◆ **The problem**:
Could you print every one of the rows below, character for character?

Saved entries
----

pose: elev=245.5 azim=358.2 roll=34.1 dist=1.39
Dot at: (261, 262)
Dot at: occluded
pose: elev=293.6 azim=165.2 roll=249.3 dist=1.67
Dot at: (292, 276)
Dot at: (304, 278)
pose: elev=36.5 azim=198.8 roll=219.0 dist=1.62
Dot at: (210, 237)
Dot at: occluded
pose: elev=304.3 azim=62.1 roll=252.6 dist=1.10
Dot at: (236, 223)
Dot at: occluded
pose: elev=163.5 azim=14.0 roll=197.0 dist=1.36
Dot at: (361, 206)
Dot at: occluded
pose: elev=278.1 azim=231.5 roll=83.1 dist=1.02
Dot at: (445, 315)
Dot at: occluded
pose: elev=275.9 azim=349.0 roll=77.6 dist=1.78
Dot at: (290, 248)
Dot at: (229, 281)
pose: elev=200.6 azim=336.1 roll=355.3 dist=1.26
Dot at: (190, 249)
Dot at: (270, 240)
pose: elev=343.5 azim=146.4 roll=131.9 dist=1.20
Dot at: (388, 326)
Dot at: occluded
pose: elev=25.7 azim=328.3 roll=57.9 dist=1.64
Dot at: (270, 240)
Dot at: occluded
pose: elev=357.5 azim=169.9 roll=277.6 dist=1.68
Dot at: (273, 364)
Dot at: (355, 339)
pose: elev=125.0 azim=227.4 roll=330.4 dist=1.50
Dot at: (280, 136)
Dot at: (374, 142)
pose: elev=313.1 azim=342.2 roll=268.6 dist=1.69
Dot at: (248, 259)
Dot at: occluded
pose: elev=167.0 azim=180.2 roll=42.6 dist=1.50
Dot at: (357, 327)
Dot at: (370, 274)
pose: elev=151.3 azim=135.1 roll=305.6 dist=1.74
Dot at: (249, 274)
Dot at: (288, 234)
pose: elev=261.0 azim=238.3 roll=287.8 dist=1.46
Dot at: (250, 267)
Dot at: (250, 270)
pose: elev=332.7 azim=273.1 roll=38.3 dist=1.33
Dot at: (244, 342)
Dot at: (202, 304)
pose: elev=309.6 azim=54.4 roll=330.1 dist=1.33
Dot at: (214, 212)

----

◆ **Exercise answer**:
pose: elev=245.5 azim=358.2 roll=34.1 dist=1.39
Dot at: (261, 262)
Dot at: occluded
pose: elev=293.6 azim=165.2 roll=249.3 dist=1.67
Dot at: (292, 276)
Dot at: (304, 278)
pose: elev=36.5 azim=198.8 roll=219.0 dist=1.62
Dot at: (210, 237)
Dot at: occluded
pose: elev=304.3 azim=62.1 roll=252.6 dist=1.10
Dot at: (236, 223)
Dot at: occluded
pose: elev=163.5 azim=14.0 roll=197.0 dist=1.36
Dot at: (361, 206)
Dot at: occluded
pose: elev=278.1 azim=231.5 roll=83.1 dist=1.02
Dot at: (445, 315)
Dot at: occluded
pose: elev=275.9 azim=349.0 roll=77.6 dist=1.78
Dot at: (290, 248)
Dot at: (229, 281)
pose: elev=200.6 azim=336.1 roll=355.3 dist=1.26
Dot at: (190, 249)
Dot at: (270, 240)
pose: elev=343.5 azim=146.4 roll=131.9 dist=1.20
Dot at: (388, 326)
Dot at: occluded
pose: elev=25.7 azim=328.3 roll=57.9 dist=1.64
Dot at: (270, 240)
Dot at: occluded
pose: elev=357.5 azim=169.9 roll=277.6 dist=1.68
Dot at: (273, 364)
Dot at: (355, 339)
pose: elev=125.0 azim=227.4 roll=330.4 dist=1.50
Dot at: (280, 136)
Dot at: (374, 142)
pose: elev=313.1 azim=342.2 roll=268.6 dist=1.69
Dot at: (248, 259)
Dot at: occluded
pose: elev=167.0 azim=180.2 roll=42.6 dist=1.50
Dot at: (357, 327)
Dot at: (370, 274)
pose: elev=151.3 azim=135.1 roll=305.6 dist=1.74
Dot at: (249, 274)
Dot at: (288, 234)
pose: elev=261.0 azim=238.3 roll=287.8 dist=1.46
Dot at: (250, 267)
Dot at: (250, 270)
pose: elev=332.7 azim=273.1 roll=38.3 dist=1.33
Dot at: (244, 342)
Dot at: (202, 304)
pose: elev=309.6 azim=54.4 roll=330.1 dist=1.33
Dot at: (214, 212)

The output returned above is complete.